Certains étaient impropres à la consommation humaine

A la tête de la société Espace France Cheval, les deux frères et le fils du second, condamné à dix mois de prison avec sursis et 5.000 euros d’amende, achetaient des chevaux de particuliers en promettant qu’ils passeraient leur retraite au champ, serviraient à des randonnées ou à un centre équestre pour handicapés. Usant d’une fausse qualité d’éleveur et de faux noms, les frères Calichon se faisaient accompagner par leur grand-père et assuraient aux vendeurs que leur animal tiendrait compagnie à la jument du nonagénaire.

« Au-delà du mensonge, ce discours relève de manœuvres frauduleuses » constitutives d’une escroquerie, a expliqué la présidente, même si le tribunal a écarté la circonstance aggravante de bande organisée. Des propriétaires ont rapporté que les prévenus allaient jusqu’à les mettre en garde contre les maquignons peu scrupuleux : « Ils vont vous garantir que votre cheval va au pré mais, en réalité, il va à la boucherie », s’entendaient-ils dire.

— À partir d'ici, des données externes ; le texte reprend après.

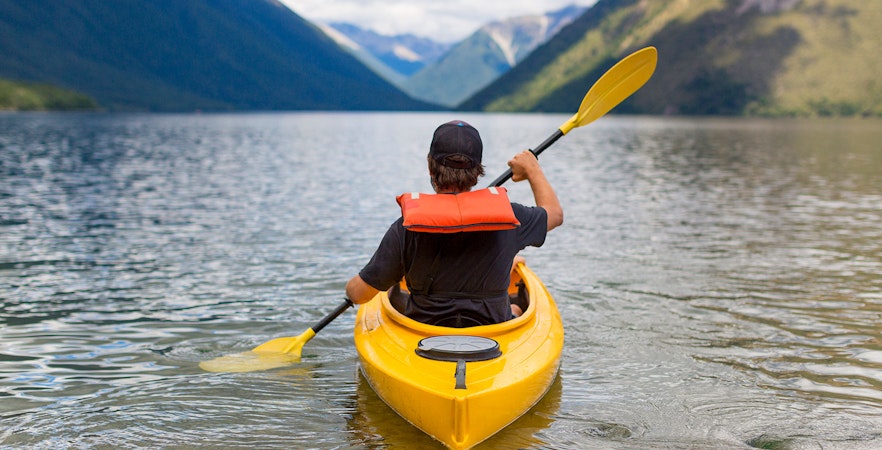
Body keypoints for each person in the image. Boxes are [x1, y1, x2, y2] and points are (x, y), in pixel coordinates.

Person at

Entre novembre 2012 et mai 2016, 187 chevaux avaient ainsi été acquis auprès de 133 propriétaires victimes. Des faux étaient également réalisés sur les documents des animaux conduits à l’abattoir, certains étant impropres à la consommation humaine car sous traitements, dûment notifiés par leurs propriétaires. Un intermédiaire ayant fourni des chevaux aux frères Calichon s’est vu infliger dix mois de prison avec sursis pour tromperie simple, comme son vétérinaire, condamné pour complicité.

Une affaire européenne

Le tribunal a également prononcé des interdictions d’exercer pendant cinq ans une activité dans la filière équine et a ordonné la confiscation de sommes saisies en liquide ou sur les comptes des frères Calichon et de leurs sociétés, pour plus de 140.000 euros, ainsi que plusieurs véhicules, vans et remorques. Par ce jugement, le pôle santé publique et environnement du tribunal judiciaire de Marseille clôt le jugement d’une vaste fraude ayant donné lieu à trois procès ces deux dernières années.

Ces procédures découlent d’une enquête ouverte en 2013 qui avait mis au jour des falsifications massives, à travers l’Europe, sur des documents équins, permettant l’abattage de chevaux impropres à la consommation humaine. Certains provenaient d’une ferme laboratoire de Sanofi Pasteur qui les utilisait pour la fabrication de vaccins et d’antidotes.